Few former Prime Ministers have been as vocal in championing FE and skills as Gordon Brown, who has picked out skills for young people as “central” to Labour’s growth mission. He makes a hard-to-ignore call to action for the new chancellor to move skills and post-16 technical qualifications “from the sidelines to centre stage” in the upcoming budget.
Unfortunately, on the basis of Edge’s latest interim report, What do students really think about T Levels?, I’m not sure we can agree on the best way to do that.
Brown has recently written a foreword to a new report, Delivering Skills for Growth. The report blames the “critical skills gaps” (which we have highlighted consistently at Edge through our Skills Shortage Bulletins) on “failures in post-16 technical education”.
This is a grossly unfair argument, when technical skills and preparing young people for the world of work pre-16 have been supressed by policymakers embattled in ideological debates for decades.
The WPI Strategy report, “supported by” T Levels architect Lord Sainsbury, suggests: “T Levels are already producing strong outcomes. Almost all T Level completers move on to employment, apprenticeships, or university degrees”. This is intended to bolster the case for accelerating their roll-out and to ignore calls to pause and review the bonfire of BTECs.
However, our research finds that T Levels are not (yet) well enough established in the qualifications landscape for students to feel confident that employers and universities will value, recognise or even be aware of their qualification on completion.
Students told us they felt “apprehensive” about their prospects, sometimes limited by the very specialist nature of the course.

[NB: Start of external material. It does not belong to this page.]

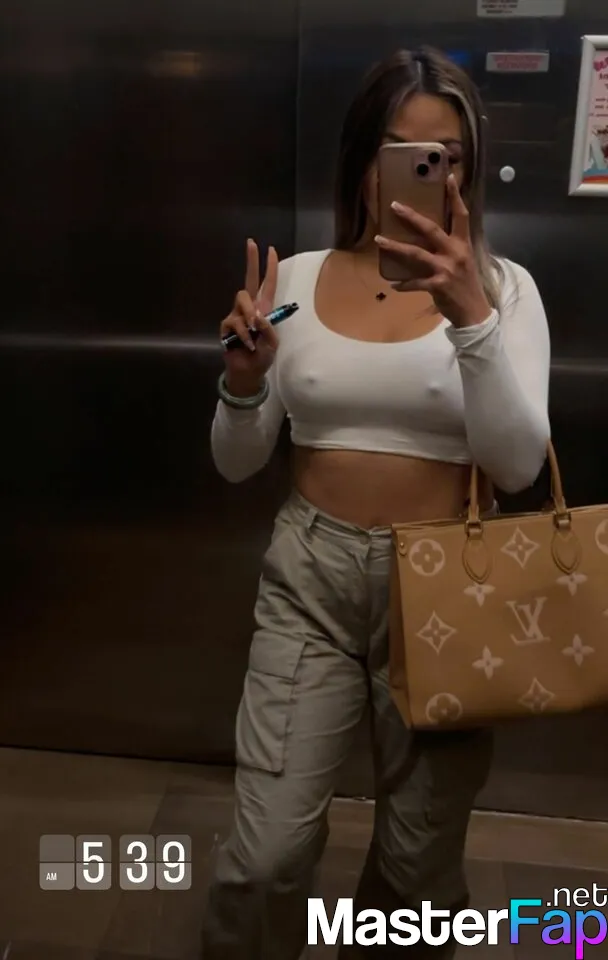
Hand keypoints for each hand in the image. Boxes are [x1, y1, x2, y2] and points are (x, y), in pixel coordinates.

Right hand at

The path to “good pay in the very sectors of the economy where we are experiencing key shortages” may be there, but it takes time to be realised.
That “almost all” who complete a T Level do not become NEET at the end of their course is not exactly the marker of successful outcomes you might expect from a report calling for their accelerated roll-out.
But critically, this claim also skirts the major challenge affecting T Levels: poor retention. It therefore masks a whole host of issues with the qualification which we must first examine and address, before cutting off viable alternatives for good.
T Levels have potential – but potential is where they currently stand
According to FE Week’s analysis, among the 2021/22 cohort, nearly one in three (31 per cent) of 16-year-old T Level students withdrew from their course. This compares with one in five students on other large VTQs and one in ten A Level students that same year.
The risk of making such bold claims is that we skew the truth and mislead young people.
During our focus groups, many students described having been ‘mis-sold’ the qualification. The actual experience of their T-Level course diverged significantly from their expectations, set by the guidance and information they received when making choices.
These include reliance on rote learning and PowerPoints over opportunities for practical, hands-on work, limited subject-specific teacher knowledge, high teacher turnover, as well as a lack of textbooks for certain courses and of past papers for exam preparation.
Where we can agree is on the importance of rocket-boosting communication and promotion efforts with employers.
Industry placements were a key selling point for the students we spoke to, and often their favourite part of the course. However, we heard how a limited pool of employers meant common delays (of more than a year) to commencing placements, causing unnecessary stress for students over whether they would actually be able to complete their qualification.
It’s great that 65 per cent of firms who hadn’t previously heard of a T Level would look at offering an industry placement, but we’ve got to make it easy for them. That means solid communication between parties, reliable guidance and support, flexible delivery and bureaucracy kept to an absolute minimum.
Of course, one way to force T Levels to ‘work’ is to remove the competition. That is definitely an option available to the new skills minister, who served under Brown at the end of the last Labour administration.
After all, the post-16 landscape is over-crowded. But there is a balance to strike. Our polling of adults in England at the start of this year revealed that 57 per cent think young people should actually have more choice in 16-18 education.
There are also much bigger questions around T Levels as a replacement for other level 3 technical qualifications:
- the chunkiness of the qualification
- squeezing out any room for modularity and ‘mix-and-match’ with other subjects (currently possible with BTECs and A Levels)
- whether a twin-track system of A Levels and T Levels would actually entrench divisions, undoing years of progress to build parity of esteem
- their value in a properly functioning apprenticeship system, with lower-level apprenticeships readily available to young people, and progression pathways onto degree apprenticeships for those wishing to pursue more ‘academic’ study.
T-Levels have potential. They sought to raise the status of technical qualifications, and that can only be a good thing. But potential is where they currently stand.
So, while young people, their advisers (parents and careers leaders), educators and employers get to grips with the many benefits that T Levels can offer and we resolve the teething issues to deliver high-quality provision and good outcomes for all young people, it would be re-miss to toy with the credible alternatives in the meantime.
It’s good to see healthy debate and challenge within the Labour party’s education and skills policy, but let’s listen to the views of young people undertaking these qualifications to make sure they don’t get caught in the crossfire.
Between October 2023 and May 2024, we visited 11 colleges across England, conducted 28 focus groups and 13 interviews with 210 T Level students (Foundation Level, Year 1 and Year 2), and 24 teachers and staff supporting T Level students.